Here's a program to demonstrate this. It generates 10000 random floats, converts them to strings, and checks how many digits can be deleted from the fractional part without changing the value.

(Caveat: This does not show that there aren't cases where the number could be represented in fewer digits by rounding it in a different direction, which can happen sometimes if I remember correctly. I'm not a float formatting expert.)

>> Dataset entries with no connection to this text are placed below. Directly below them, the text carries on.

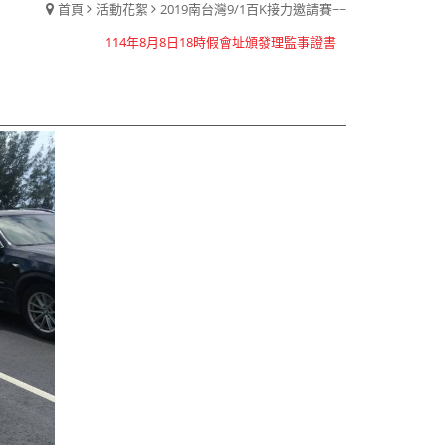
首頁
活動花絮
2019南台灣9/1百K接力邀請賽~~
114年8月8日18時假會址頒發理監事證書
112年模範母親已於0513日舉辦完畢感謝全體會員參與
本會目前有七人座公務車乙輛歡迎大家洽借
114年8月8日18時假會址頒發理監事證書
112年模範母親已於0513日舉辦完畢感謝全體會員參與
本會目前有七人座公務車乙輛歡迎大家洽借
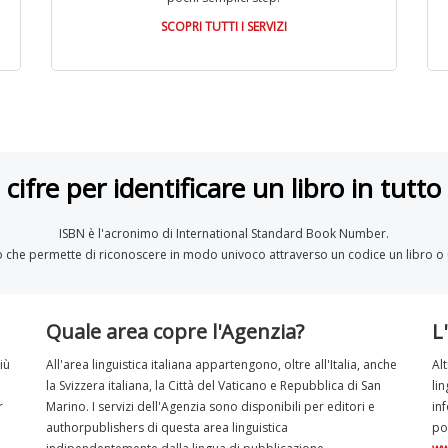
SCOPRI TUTTI I SERVIZI
cifre per identificare un libro in tutt
ISBN è l'acronimo di International Standard Book Number.
ro che permette di riconoscere in modo univoco attraverso un codice un libro o
Quale area copre l'Agenzia?
L
iù
All'area linguistica italiana appartengono, oltre all'Italia, anche
Al
la Svizzera italiana, la Città del Vaticano e Repubblica di San
li
r
Marino. I servizi dell'Agenzia sono disponibili per editori e
in
authorpublishers di questa area linguistica
po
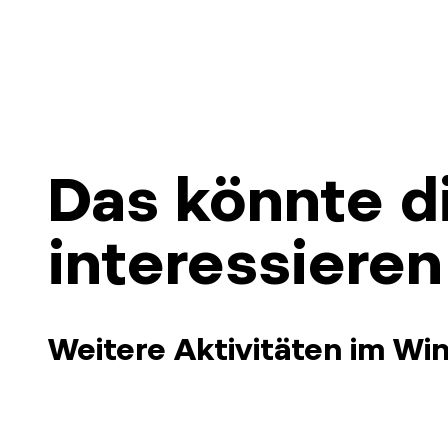
Das könnte d
interessiere
Weitere Aktivitäten im Win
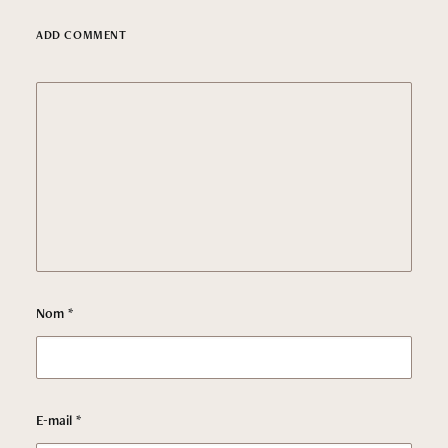
ADD COMMENT
Nom
*
Mention légales
E-mail
*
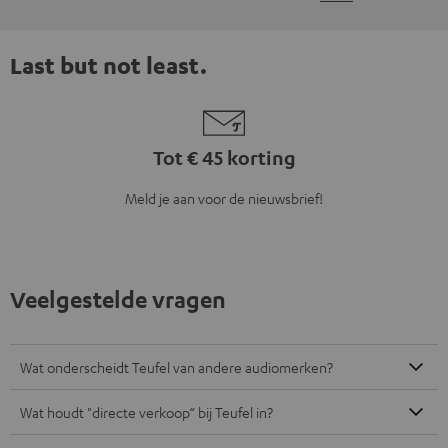
Last but not least.
Tot € 45 korting
Meld je aan voor de nieuwsbrief!
Veelgestelde vragen
Wat onderscheidt Teufel van andere audiomerken?
Wat houdt "directe verkoop“ bij Teufel in?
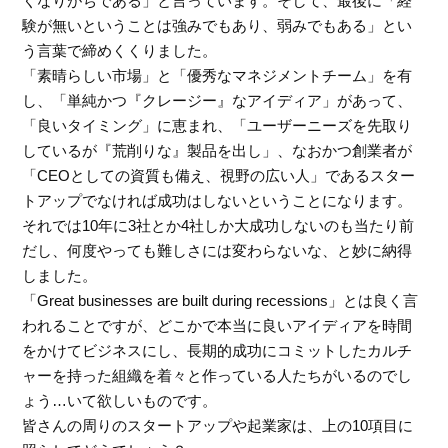
くなりがちである」と言っています。そして、最後に「経
験が無いということは強みでもあり、弱みでもある」とい
う言葉で締めくくりました。
「素晴らしい市場」と「優秀なマネジメントチーム」を有
し、「単純かつ『クレージー』なアイディア」があって、
「良いタイミング」に恵まれ、「ユーザーニーズを先取り
しているが『荒削りな』製品を出し」、なおかつ創業者が
「CEOとしての資質も備え、視野の広い人」であるスター
トアップでなければ成功はしないということになります。
それでは10年に3社とか4社しか大成功しないのも当たり前
だし、何度やっても難しさには変わらないな、と妙に納得
しました。
「Great businesses are built during recessions」とは良く言
われることですが、どこかで本当に良いアイディアを時間
をかけてビジネスにし、長期的成功にコミットしたカルチ
ャーを持った組織を着々と作っている人たちがいるのでし
ょう…いて欲しいものです。
皆さんの周りのスタートアップや起業家は、上の10項目に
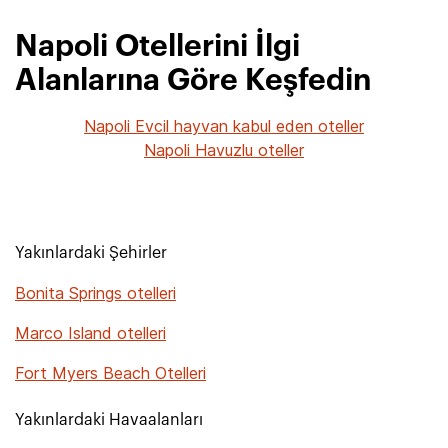
Napoli Otellerini İlgi
Alanlarına Göre Keşfedin
Napoli Evcil hayvan kabul eden oteller
Napoli Havuzlu oteller
Yakınlardaki Şehirler
Bonita Springs otelleri
Marco Island otelleri
Fort Myers Beach Otelleri
Yakınlardaki Havaalanları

use std::collections::HashMap;
use rand::{Rng, thread_rng};

/// Change this to choose the type analyzed
type Float = f32;

fn main() {
    let mut rng = thread_rng();
    let mut digit_histogram = HashMap::new();
    for _ in 1..10000 {
        let x: Float = rng.gen_range(0.0..10.0);
        let string = x.to_string();
        
        // Break up string representation
        let before_exponent_pos = string.find('e').unwrap_or(string.len());
        let after_decimal_pos = string.find('.')
            .map(|p| p + 1)
            .unwrap_or(before_exponent_pos);
        let prefix = &string[..after_decimal_pos];
        let mut fractional_digits = &string[after_decimal_pos..before_exponent_pos];
        let suffix = &string[before_exponent_pos..];
        
        // What happens if we truncate the digits?
        let initial_digits = fractional_digits.len();
        let mut unnecessary_digits = 0;
        while fractional_digits.len() > 0 {
            fractional_digits = &fractional_digits[..fractional_digits.len() - 1];
            let shortened_string = format!("{}{}{}", 
                prefix,
                fractional_digits,
                suffix,
            );
            let shortened_x = shortened_string.parse::<Float>().unwrap();
            if shortened_x == x {
                unnecessary_digits += 1;
            } else {
                break;
            }
        }

        *(digit_histogram
            .entry((initial_digits, unnecessary_digits))
            .or_insert(0)) += 1;
    }
    
    // Summarize results.
    let mut digit_histogram = digit_histogram.into_iter().collect::<Vec<_>>();
    digit_histogram.sort_by_key(|pair| pair.0);
    for ((initial_digits, unnecessary_digits), occurrences) in digit_histogram {
        println!(
            "{} digits with {} unnecessary × {}",
            initial_digits,
            unnecessary_digits,
            occurrences);
    }
}

Runnable on Rust Playground. Results:

2 digits with 0 unnecessary × 1
3 digits with 0 unnecessary × 6
4 digits with 0 unnecessary × 25
5 digits with 0 unnecessary × 401
6 digits with 0 unnecessary × 4061
7 digits with 0 unnecessary × 4931
8 digits with 0 unnecessary × 504
9 digits with 0 unnecessary × 62
10 digits with 0 unnecessary × 8

The program saw a wide variety of numbers of digits, but never any that could be deleted without changing the answer.